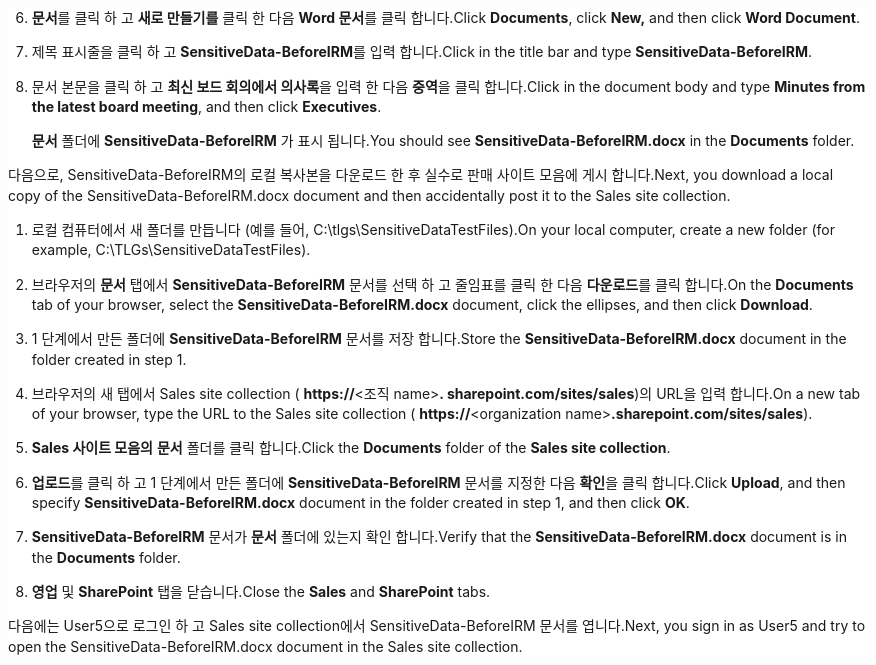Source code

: 6. <span data-ttu-id="7b7e4-171">**문서**를 클릭 하 고 **새로 만들기를** 클릭 한 다음 **Word 문서**를 클릭 합니다.</span><span class="sxs-lookup"><span data-stu-id="7b7e4-171">Click **Documents**, click **New,** and then click **Word Document**.</span></span>
    
7. <span data-ttu-id="7b7e4-172">제목 표시줄을 클릭 하 고 **SensitiveData-BeforeIRM**를 입력 합니다.</span><span class="sxs-lookup"><span data-stu-id="7b7e4-172">Click in the title bar and type **SensitiveData-BeforeIRM**.</span></span>
    
8. <span data-ttu-id="7b7e4-173">문서 본문을 클릭 하 고 **최신 보드 회의에서 의사록**을 입력 한 다음 **중역**을 클릭 합니다.</span><span class="sxs-lookup"><span data-stu-id="7b7e4-173">Click in the document body and type **Minutes from the latest board meeting**, and then click **Executives**.</span></span>
    
     <span data-ttu-id="7b7e4-174">**문서** 폴더에 **SensitiveData-BeforeIRM** 가 표시 됩니다.</span><span class="sxs-lookup"><span data-stu-id="7b7e4-174">You should see **SensitiveData-BeforeIRM.docx** in the **Documents** folder.</span></span>
    
<span data-ttu-id="7b7e4-175">다음으로, SensitiveData-BeforeIRM의 로컬 복사본을 다운로드 한 후 실수로 판매 사이트 모음에 게시 합니다.</span><span class="sxs-lookup"><span data-stu-id="7b7e4-175">Next, you download a local copy of the SensitiveData-BeforeIRM.docx document and then accidentally post it to the Sales site collection.</span></span>
  
1. <span data-ttu-id="7b7e4-176">로컬 컴퓨터에서 새 폴더를 만듭니다 (예를 들어, C:\\tlgs\\SensitiveDataTestFiles).</span><span class="sxs-lookup"><span data-stu-id="7b7e4-176">On your local computer, create a new folder (for example, C:\\TLGs\\SensitiveDataTestFiles).</span></span>
    
2. <span data-ttu-id="7b7e4-177">브라우저의 **문서** 탭에서 **SensitiveData-BeforeIRM** 문서를 선택 하 고 줄임표를 클릭 한 다음 **다운로드**를 클릭 합니다.</span><span class="sxs-lookup"><span data-stu-id="7b7e4-177">On the **Documents** tab of your browser, select the **SensitiveData-BeforeIRM.docx** document, click the ellipses, and then click **Download**.</span></span>
    
3. <span data-ttu-id="7b7e4-178">1 단계에서 만든 폴더에 **SensitiveData-BeforeIRM** 문서를 저장 합니다.</span><span class="sxs-lookup"><span data-stu-id="7b7e4-178">Store the **SensitiveData-BeforeIRM.docx** document in the folder created in step 1.</span></span>
    
4. <span data-ttu-id="7b7e4-179">브라우저의 새 탭에서 Sales site collection ( **https://**\<조직 name>**. sharepoint.com/sites/sales**)의 URL을 입력 합니다.</span><span class="sxs-lookup"><span data-stu-id="7b7e4-179">On a new tab of your browser, type the URL to the Sales site collection ( **https://**\<organization name>**.sharepoint.com/sites/sales**).</span></span>
    
5. <span data-ttu-id="7b7e4-180">**Sales 사이트 모음의** **문서** 폴더를 클릭 합니다.</span><span class="sxs-lookup"><span data-stu-id="7b7e4-180">Click the **Documents** folder of the **Sales site collection**.</span></span>
    
6. <span data-ttu-id="7b7e4-181">**업로드**를 클릭 하 고 1 단계에서 만든 폴더에 **SensitiveData-BeforeIRM** 문서를 지정한 다음 **확인**을 클릭 합니다.</span><span class="sxs-lookup"><span data-stu-id="7b7e4-181">Click **Upload**, and then specify **SensitiveData-BeforeIRM.docx** document in the folder created in step 1, and then click **OK**.</span></span>
    
7. <span data-ttu-id="7b7e4-182">**SensitiveData-BeforeIRM** 문서가 **문서** 폴더에 있는지 확인 합니다.</span><span class="sxs-lookup"><span data-stu-id="7b7e4-182">Verify that the **SensitiveData-BeforeIRM.docx** document is in the **Documents** folder.</span></span>
    
8. <span data-ttu-id="7b7e4-183">**영업** 및 **SharePoint** 탭을 닫습니다.</span><span class="sxs-lookup"><span data-stu-id="7b7e4-183">Close the **Sales** and **SharePoint** tabs.</span></span>
    
<span data-ttu-id="7b7e4-184">다음에는 User5으로 로그인 하 고 Sales site collection에서 SensitiveData-BeforeIRM 문서를 엽니다.</span><span class="sxs-lookup"><span data-stu-id="7b7e4-184">Next, you sign in as User5 and try to open the SensitiveData-BeforeIRM.docx document in the Sales site collection.</span></span>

EXERCISE: In the records above, find the line with "then click **Executives**.</span></span>"; write out exactly that line and each one after it, stopping after the line with "폴더에 **SensitiveData-BeforeIRM** 가".

OUTPUT BELOW:
8. <span data-ttu-id="7b7e4-173">문서 본문을 클릭 하 고 **최신 보드 회의에서 의사록**을 입력 한 다음 **중역**을 클릭 합니다.</span><span class="sxs-lookup"><span data-stu-id="7b7e4-173">Click in the document body and type **Minutes from the latest board meeting**, and then click **Executives**.</span></span>
    
     <span data-ttu-id="7b7e4-174">**문서** 폴더에 **SensitiveData-BeforeIRM** 가 표시 됩니다.</span><span class="sxs-lookup"><span data-stu-id="7b7e4-174">You should see **SensitiveData-BeforeIRM.docx** in the **Documents** folder.</span></span>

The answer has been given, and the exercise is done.